Ainda assim, cabe acrescentar uma ressalva clara: o simples fato de carregar o fardo não implica concordar com ordens marcadas por uma “bandeira negra” de ilegalidade manifesta. E, para ser preciso – até agora, apesar das amplas críticas internacionais a Israel, não foram identificados casos desse tipo na guerra atual.

Fica claro, portanto, que o dilema não é técnico, mas ético. Ele diz respeito à essência da democracia e à questão do que significa lealdade verdadeira ao Estado. Em um país democrático, a crítica é parte inseparável da resiliência nacional; não é fraqueza, mas a prova de uma sociedade viva e saudável. O silêncio, por outro lado, pode ser interpretado como conivência com políticas, mesmo quando, na prática, não representam a opinião da maioria da população.

Em palavras simples: a questão é até que ponto estamos dispostos a permitir a existência de vozes divergentes – mesmo em tempo de guerra – e até que ponto entendemos que a resiliência nacional não é uniformidade, mas a capacidade de acolher o dissenso.

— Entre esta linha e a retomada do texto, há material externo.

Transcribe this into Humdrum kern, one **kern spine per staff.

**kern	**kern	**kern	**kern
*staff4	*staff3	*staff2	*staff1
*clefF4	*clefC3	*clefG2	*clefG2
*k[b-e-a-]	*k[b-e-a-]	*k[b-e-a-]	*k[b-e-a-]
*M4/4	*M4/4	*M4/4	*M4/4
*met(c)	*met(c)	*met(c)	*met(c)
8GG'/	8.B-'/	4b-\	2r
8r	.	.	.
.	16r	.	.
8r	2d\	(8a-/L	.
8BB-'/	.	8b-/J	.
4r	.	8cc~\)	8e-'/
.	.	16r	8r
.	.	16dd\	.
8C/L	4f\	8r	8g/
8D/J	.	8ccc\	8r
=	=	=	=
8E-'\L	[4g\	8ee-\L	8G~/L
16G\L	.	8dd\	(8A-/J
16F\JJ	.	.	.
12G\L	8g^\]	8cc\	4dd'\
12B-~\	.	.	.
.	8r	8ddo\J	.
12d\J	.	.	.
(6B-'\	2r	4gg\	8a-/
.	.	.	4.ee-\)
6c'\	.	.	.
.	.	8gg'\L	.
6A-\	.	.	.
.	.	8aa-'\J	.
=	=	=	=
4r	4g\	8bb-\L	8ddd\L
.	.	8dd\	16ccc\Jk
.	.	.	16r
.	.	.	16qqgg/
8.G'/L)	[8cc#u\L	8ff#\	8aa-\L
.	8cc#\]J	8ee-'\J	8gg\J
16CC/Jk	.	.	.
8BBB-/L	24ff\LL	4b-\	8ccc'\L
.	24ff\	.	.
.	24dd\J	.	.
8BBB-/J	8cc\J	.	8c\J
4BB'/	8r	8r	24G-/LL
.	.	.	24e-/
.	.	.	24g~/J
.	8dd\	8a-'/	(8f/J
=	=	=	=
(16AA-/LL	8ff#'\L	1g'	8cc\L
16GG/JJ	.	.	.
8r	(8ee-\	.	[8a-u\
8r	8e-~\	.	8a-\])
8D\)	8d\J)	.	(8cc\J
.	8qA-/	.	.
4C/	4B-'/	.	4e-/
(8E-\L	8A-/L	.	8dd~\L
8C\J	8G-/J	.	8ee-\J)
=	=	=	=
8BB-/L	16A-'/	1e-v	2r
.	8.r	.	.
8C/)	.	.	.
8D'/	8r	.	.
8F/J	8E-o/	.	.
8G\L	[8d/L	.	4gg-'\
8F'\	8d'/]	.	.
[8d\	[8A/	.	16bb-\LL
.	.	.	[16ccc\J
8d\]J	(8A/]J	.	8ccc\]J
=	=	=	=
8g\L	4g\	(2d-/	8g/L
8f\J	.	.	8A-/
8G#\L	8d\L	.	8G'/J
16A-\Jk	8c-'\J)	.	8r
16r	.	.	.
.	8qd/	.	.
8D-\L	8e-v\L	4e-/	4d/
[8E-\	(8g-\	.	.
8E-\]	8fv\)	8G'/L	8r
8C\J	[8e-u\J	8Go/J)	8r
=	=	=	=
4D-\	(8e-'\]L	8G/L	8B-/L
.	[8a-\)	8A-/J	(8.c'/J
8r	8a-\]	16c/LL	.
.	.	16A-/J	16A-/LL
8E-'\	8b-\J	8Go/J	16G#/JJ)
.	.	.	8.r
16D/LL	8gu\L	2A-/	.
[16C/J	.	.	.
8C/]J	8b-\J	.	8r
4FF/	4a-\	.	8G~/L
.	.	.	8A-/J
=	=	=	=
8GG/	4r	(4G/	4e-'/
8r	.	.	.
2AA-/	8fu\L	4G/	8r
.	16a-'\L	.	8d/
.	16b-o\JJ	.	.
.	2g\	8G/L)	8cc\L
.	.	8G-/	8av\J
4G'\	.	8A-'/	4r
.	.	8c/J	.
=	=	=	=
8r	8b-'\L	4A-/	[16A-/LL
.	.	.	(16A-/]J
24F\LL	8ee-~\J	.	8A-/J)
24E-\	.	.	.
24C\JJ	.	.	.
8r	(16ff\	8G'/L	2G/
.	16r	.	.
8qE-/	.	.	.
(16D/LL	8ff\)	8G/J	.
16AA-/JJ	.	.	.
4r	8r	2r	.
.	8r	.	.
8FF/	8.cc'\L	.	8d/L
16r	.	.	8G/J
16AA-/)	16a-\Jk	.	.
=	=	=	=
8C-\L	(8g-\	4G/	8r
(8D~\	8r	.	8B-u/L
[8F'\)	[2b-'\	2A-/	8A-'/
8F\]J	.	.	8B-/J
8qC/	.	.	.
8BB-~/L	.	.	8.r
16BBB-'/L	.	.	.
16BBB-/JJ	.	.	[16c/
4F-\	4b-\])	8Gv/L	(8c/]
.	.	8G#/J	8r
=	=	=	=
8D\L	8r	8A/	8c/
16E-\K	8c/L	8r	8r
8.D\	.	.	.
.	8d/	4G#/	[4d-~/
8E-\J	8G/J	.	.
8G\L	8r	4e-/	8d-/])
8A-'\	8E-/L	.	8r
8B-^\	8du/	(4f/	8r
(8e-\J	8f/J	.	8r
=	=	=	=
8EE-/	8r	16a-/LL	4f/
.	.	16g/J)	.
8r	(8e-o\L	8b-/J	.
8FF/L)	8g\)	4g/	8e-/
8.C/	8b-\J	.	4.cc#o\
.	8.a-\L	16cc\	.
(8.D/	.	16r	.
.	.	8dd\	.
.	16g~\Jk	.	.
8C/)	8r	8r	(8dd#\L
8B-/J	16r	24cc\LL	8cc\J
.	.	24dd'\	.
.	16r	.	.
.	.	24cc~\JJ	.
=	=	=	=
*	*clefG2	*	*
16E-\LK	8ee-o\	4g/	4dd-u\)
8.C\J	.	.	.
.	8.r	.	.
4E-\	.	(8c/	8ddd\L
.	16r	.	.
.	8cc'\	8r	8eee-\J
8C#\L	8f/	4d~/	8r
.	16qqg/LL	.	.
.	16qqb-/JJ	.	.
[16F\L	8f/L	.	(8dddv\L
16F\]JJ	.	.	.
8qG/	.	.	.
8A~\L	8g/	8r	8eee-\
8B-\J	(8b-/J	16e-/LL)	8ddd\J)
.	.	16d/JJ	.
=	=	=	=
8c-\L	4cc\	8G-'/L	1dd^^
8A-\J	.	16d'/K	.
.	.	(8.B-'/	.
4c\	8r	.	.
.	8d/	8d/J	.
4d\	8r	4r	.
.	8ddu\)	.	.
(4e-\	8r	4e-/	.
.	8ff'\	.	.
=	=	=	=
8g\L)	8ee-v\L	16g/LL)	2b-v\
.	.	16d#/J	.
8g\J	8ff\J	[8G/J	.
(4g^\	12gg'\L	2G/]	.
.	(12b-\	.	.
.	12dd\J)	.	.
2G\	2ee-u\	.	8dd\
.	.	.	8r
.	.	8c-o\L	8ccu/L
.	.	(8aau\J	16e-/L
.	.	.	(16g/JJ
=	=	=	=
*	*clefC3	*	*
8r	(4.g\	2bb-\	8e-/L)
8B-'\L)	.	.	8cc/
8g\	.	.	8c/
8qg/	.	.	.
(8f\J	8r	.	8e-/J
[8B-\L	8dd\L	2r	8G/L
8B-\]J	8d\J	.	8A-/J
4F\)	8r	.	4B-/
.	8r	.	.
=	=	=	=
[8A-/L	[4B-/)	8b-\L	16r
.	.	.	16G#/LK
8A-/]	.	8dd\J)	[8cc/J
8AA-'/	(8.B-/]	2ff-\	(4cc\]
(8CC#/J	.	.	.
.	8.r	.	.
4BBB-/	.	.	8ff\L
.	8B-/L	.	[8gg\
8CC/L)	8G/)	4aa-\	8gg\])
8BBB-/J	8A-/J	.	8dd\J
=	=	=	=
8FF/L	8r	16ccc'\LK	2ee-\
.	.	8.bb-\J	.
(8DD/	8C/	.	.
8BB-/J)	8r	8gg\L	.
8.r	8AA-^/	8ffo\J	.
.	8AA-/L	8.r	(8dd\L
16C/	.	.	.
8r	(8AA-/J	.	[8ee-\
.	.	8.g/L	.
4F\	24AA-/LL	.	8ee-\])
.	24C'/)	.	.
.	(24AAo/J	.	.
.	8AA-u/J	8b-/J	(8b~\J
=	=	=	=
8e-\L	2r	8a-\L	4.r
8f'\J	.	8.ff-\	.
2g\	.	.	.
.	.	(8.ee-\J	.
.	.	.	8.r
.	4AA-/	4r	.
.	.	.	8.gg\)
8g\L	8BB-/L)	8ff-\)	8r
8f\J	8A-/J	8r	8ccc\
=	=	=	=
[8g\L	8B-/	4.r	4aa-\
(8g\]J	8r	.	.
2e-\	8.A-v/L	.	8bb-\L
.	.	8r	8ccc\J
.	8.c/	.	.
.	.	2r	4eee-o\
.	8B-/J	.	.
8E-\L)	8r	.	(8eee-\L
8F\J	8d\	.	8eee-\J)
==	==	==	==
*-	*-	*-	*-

Portanto, a questão não é se se pode criticar,  mas como se deve fazê-lo: com responsabilidade, com compromisso para com o Estado e seu futuro, e distinguindo entre uma crítica legítima e substantiva e uma corrosão de seus próprios fundamentos. As fronteiras nem sempre são palpáveis, mas são claras para quem age com intenção honesta e responsável.

O protesto atual mostra que a sociedade israelense é capaz de sustentar essa tensão – de servir e lutar e, ao mesmo tempo, erguer uma voz clara contra políticas que lhe parecem perigosas ou destrutivas. Isso não é sinal de fraqueza; é prova da força cidadã e de uma democracia vibrante, que precisa ser preservada e cultivada. Diante das manifestações de agora, está mais evidente do que nunca: a voz crítica não é “contra o Estado” – mas parte inseparável da luta por ele e pela defesa do seu futuro.

Mais de quinhentas mil pessoas participaram do ato de encerramento do “Dia da Paralisação Nacional” – um gesto cívico que não traz apenas simbolismo, mas também necessidade: preservar e fortalecer a alma que nos sustenta como povo e como indivíduos. Os que participaram do evento foram os próprios cidadãos israelenses que se recusam a ficar de braços cruzados e, há meses, clamam pela devolução dos reféns vivos e pela restituição dos reféns mortos que o governo de Israel até agora falhou em trazer de volta – criando, assim, uma ferida moral que contradiz profundamente nossos valores, nossas crenças e nossa consciência.

O protesto não começou ontem, mas ontem atingiu um ápice significativo – e não vai parar. Como está escrito em “Pirkei Avot” (Ética dos Pais): “Em um lugar onde não há homens, esforce-se para ser um homem” – isto é, onde não há quem saiba ou possa fazer o que é correto, cabe ao indivíduo preencher o vazio, agir corretamente e mostrar o caminho.

Pois sim – nós, o público israelense, o faremos. A jornada já começou.

Esse texto não reflete necessariamente a opinião do Instituto Brasil-Israel.